Le maire de Shawinigan, Michel Angers.

Un réveil brutal pour le maire Michel Angers

Un flot d'appels des services d'urgence a sorti Michel Angers de son train-train, tôt jeudi matin. Depuis son arrivée à la tête de la Ville de Shawinigan en 2009, jamais n'avait-il été confronté à un événement aussi sordide.
«C'est un peu traumatisant», commente-t-il. «Mes premiers mots vont aux familles des victimes, aux amis, aux voisins. Un drame comme celui-là, c'est assez épouvantable. On pense toujours que ça arrive ailleurs. Personne ne souhaite ça dans sa ville, dans sa communauté.»
M. Angers ne semblait pas connaître les femmes qui auraient été assassinées dans une résidence de la rue du Lac-Marchand, dans le secteur Saint-Gérard-des-Laurentides. 

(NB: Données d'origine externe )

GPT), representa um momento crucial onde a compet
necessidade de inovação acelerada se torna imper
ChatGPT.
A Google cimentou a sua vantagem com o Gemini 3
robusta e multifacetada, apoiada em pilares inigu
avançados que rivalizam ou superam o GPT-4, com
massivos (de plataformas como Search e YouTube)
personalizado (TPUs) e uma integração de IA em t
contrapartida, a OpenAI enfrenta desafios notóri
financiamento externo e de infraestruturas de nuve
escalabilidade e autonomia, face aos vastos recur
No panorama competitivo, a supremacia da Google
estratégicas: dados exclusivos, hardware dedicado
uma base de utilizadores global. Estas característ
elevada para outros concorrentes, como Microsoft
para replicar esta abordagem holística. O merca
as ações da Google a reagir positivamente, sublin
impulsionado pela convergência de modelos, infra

«Je sais que pendant la nuit, le CIUSSS a dépêché des équipes», raconte-t-il. «Ça s'est déployé très rapidement. C'était le branle-bas de combat: les pompiers, les policiers... La prise en charge a été très rapide, mais ça n'enlève pas le fait que c'est un drame épouvantable, qu'on n'a jamais le goût de vivre.»
Le conseiller du district des Montagnes, Serge Aubry, connaît bien le secteur de la tragédie.
«Ce n'était pas des gens que je connaissais», raconte-t-il. «J'ai passé là pendant ma campagne électorale et j'y vais une fois de temps en temps, mais pas à cette maison particulièrement. Je n'étais pas familier avec eux.»
«On pogne de quoi», reconnaît le conseiller. «J'ai eu un appel tôt le matin, pour me faire expliquer ça. On ne s'attend pas trop à ça. Ce n'est pas facile à comprendre. Ça semble être un drame familial. Je ne peux pas voir ce qui s'est passé.»
M. Aubry s'attend évidemment à ce que le sujet alimente les discussions dans son secteur au cours des prochains jours.
«Les gens vont ne parler que de ça», prévoit-il. «J'offre mes sympathies à toutes les familles. Quand ça arrive près de chez vous, ça fesse!»